2. Just how involved TPG is in AirTran is the critical question. AirTran probably would not have approved Midwest as we have known it. But this seems just as unlikely to do so. It is hard to imagine that control of the company by a shareholder group which is presumably dominated by NWA would do that. I would expect a move to "rationalize" routes by reducing "duplication" of routes offered by ... NWA.
3. I am not an antitrust expert. But, if I recall correctly, the combined market share in Milwaukee is very close to - if it does not exceed - the guidelines for problematic Hart-Scott-Rodino filings. The apparent move to forestall a competitive hub makes it even more vulnerable. AirTran cannot challenge the combination, but it seems likely to get heavy scrutiny from DOJ.
4. Sometimes large concentrations are OK if there are not significant barriers to new competitors entering the market.

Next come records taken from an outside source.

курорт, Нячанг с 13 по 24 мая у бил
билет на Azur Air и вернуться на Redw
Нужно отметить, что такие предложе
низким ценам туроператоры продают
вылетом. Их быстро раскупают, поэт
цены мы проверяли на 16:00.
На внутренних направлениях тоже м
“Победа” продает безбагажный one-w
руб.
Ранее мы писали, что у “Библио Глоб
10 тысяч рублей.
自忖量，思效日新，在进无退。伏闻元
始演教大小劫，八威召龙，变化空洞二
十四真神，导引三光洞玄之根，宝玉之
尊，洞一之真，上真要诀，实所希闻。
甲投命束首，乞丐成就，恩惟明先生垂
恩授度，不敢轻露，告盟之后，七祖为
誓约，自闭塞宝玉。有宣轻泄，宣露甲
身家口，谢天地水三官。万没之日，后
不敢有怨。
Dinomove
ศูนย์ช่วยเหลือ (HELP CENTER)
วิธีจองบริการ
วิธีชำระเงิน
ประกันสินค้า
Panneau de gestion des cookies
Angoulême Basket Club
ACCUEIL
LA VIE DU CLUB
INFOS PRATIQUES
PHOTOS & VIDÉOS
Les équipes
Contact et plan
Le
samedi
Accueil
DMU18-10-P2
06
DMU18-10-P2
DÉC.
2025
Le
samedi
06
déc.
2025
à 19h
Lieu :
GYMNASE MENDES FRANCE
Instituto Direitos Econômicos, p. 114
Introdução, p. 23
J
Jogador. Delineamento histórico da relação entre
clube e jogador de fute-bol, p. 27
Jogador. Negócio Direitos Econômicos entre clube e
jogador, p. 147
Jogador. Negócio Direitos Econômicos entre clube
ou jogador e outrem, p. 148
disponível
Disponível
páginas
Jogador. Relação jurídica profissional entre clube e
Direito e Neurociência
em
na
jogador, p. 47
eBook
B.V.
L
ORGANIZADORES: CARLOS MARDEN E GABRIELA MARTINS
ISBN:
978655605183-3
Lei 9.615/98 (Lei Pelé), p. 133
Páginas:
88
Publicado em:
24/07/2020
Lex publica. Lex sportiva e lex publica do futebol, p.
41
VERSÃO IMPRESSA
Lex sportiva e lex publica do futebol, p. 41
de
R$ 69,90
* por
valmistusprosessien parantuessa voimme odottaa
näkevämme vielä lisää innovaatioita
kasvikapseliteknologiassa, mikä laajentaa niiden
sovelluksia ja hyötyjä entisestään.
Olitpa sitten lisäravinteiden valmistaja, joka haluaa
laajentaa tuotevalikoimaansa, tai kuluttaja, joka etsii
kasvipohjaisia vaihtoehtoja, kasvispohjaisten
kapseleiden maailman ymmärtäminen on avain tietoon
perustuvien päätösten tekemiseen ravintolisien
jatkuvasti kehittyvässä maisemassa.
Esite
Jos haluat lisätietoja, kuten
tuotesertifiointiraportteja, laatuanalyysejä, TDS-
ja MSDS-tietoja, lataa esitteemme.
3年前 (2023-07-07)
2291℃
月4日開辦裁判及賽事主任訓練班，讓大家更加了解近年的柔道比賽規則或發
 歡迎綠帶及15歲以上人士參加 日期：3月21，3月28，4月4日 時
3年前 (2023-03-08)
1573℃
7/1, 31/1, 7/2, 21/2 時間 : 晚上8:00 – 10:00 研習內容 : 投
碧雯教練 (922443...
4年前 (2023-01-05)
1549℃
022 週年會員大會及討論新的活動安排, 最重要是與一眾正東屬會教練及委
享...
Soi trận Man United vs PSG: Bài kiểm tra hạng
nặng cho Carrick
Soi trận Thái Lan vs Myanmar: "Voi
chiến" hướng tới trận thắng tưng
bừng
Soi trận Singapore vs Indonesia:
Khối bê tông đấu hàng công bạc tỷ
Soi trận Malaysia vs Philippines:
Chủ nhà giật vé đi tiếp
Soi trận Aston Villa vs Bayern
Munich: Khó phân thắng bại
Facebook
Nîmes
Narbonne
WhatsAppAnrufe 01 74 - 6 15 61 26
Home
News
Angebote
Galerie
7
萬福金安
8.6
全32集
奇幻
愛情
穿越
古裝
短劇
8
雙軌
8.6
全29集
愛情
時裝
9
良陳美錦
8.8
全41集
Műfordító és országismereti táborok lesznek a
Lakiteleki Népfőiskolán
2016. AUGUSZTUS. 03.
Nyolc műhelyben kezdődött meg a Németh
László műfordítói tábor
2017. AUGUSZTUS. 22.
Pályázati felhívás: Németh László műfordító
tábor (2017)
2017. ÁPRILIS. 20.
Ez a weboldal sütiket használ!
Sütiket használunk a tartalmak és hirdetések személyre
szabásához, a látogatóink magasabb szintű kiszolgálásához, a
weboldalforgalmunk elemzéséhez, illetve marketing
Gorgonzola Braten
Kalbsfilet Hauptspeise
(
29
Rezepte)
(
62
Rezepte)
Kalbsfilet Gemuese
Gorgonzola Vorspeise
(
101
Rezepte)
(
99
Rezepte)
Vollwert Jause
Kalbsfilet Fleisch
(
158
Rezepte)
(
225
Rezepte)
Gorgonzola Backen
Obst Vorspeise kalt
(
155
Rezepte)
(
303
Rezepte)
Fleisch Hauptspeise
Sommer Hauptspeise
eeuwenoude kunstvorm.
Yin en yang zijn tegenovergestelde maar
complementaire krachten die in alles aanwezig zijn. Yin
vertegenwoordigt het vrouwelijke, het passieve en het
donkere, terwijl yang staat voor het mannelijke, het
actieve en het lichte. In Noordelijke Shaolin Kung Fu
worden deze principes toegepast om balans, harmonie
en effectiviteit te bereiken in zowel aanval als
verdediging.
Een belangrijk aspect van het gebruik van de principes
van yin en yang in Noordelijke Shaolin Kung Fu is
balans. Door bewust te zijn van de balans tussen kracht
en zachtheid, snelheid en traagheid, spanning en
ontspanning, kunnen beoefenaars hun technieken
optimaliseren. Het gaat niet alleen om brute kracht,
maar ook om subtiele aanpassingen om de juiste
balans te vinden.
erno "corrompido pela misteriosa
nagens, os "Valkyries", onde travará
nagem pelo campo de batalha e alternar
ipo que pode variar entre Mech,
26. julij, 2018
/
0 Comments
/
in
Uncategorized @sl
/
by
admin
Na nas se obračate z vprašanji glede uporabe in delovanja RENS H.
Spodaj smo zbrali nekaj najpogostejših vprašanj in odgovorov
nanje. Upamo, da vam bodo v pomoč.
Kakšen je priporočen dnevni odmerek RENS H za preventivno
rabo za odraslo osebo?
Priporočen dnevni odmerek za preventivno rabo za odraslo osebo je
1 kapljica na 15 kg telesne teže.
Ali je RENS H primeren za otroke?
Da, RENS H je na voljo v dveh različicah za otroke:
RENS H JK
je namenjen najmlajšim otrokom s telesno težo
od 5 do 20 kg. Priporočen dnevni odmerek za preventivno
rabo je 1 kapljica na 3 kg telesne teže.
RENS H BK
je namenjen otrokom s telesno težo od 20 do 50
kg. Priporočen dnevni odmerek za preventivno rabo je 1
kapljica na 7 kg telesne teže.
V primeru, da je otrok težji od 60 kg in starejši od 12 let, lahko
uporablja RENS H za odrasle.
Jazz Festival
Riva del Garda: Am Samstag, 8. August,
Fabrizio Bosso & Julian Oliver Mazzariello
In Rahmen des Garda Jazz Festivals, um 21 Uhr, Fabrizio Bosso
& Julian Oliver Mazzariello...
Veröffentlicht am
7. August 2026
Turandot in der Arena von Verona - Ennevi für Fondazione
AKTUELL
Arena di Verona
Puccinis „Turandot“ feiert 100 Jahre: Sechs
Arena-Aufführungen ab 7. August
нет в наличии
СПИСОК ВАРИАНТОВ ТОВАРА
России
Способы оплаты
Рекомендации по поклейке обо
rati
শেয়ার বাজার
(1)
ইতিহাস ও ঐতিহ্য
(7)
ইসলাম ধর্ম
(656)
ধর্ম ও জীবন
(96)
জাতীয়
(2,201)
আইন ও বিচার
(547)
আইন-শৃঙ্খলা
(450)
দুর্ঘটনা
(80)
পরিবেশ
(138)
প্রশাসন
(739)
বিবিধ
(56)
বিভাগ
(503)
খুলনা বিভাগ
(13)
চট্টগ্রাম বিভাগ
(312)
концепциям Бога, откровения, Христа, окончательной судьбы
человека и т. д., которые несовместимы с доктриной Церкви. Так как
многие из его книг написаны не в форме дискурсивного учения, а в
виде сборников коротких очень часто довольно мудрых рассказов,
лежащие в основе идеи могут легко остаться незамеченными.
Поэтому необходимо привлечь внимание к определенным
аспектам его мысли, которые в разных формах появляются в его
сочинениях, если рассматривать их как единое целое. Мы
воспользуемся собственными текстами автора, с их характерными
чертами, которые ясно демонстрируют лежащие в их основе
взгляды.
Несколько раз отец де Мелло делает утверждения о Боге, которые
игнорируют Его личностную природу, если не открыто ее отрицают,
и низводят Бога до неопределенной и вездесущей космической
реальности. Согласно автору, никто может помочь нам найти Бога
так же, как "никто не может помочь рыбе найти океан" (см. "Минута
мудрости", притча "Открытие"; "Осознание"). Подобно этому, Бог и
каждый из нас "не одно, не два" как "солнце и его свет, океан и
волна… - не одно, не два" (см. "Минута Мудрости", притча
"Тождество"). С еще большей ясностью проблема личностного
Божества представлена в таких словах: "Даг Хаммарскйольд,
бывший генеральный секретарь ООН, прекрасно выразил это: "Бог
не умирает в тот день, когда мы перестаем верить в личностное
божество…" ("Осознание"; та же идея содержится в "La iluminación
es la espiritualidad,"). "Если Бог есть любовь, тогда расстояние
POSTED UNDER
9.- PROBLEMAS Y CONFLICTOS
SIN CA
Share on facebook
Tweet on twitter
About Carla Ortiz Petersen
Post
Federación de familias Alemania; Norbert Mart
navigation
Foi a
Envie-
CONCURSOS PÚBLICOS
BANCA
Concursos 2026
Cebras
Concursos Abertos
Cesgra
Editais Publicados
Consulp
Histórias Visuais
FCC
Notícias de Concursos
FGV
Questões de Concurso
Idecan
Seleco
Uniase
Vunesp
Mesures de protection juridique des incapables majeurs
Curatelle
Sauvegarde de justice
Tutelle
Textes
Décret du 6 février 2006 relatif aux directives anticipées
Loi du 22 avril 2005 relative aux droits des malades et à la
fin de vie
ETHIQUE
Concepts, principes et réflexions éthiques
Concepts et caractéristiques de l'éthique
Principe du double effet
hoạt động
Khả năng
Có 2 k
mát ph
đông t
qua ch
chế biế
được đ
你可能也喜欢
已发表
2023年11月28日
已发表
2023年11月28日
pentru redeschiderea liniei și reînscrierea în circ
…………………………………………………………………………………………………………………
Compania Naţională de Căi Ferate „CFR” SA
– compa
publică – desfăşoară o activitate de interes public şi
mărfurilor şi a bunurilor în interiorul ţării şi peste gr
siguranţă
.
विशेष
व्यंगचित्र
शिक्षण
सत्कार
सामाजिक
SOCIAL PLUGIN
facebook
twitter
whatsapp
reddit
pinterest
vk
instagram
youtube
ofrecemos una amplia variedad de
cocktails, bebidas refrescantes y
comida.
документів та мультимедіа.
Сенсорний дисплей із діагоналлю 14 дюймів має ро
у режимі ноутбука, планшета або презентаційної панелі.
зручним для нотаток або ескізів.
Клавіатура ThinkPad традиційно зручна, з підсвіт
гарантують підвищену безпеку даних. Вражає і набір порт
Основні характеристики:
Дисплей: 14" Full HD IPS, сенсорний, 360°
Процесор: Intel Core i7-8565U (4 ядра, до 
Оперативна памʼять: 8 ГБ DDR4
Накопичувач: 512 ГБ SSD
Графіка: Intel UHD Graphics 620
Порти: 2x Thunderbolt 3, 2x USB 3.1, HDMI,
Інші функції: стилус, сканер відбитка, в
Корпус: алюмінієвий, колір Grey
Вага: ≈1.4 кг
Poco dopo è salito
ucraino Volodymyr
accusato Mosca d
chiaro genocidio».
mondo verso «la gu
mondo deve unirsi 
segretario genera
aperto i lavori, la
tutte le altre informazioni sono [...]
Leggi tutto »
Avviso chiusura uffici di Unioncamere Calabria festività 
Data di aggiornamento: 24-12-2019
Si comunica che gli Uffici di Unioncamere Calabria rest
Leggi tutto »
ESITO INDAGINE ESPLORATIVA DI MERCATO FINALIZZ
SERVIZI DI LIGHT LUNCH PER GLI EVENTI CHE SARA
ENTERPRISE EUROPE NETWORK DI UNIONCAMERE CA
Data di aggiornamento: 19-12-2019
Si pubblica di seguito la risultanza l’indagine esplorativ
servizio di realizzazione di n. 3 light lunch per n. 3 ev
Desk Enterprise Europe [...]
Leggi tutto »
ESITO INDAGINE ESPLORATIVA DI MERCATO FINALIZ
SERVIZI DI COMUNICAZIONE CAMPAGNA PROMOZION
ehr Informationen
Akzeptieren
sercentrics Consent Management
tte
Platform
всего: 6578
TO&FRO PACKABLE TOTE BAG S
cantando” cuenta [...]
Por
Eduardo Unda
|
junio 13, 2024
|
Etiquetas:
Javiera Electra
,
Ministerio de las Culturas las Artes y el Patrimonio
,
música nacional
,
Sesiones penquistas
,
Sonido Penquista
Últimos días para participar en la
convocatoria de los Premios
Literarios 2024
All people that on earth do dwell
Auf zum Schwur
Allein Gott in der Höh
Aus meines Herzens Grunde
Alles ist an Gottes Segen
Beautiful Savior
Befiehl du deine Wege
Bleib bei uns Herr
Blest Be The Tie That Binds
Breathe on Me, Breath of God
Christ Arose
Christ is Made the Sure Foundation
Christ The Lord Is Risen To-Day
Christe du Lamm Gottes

This can get to be a fairly complicated analysis. One problem for new competitors, I would think, is that the number of gates in any given market is finite. You can't come in and compete unless you get access to a gate.
5. But maybe the deal can survive such scrutiny if NWA is not a major investor or is otherwise effectively insulated from management decisions.
6. AirTran's statement that Midwest has frustrated the wishes of shareholders seems like sour grapes. The desire of shareholders is presumably for another quarter per share and for cash not AirTran stock. They got outbid.
7. Private equity groups do have a reputation for running up the numbers and then selling after a few years, although if NWA is in it to keep a competitor out, it would make no sense to do that.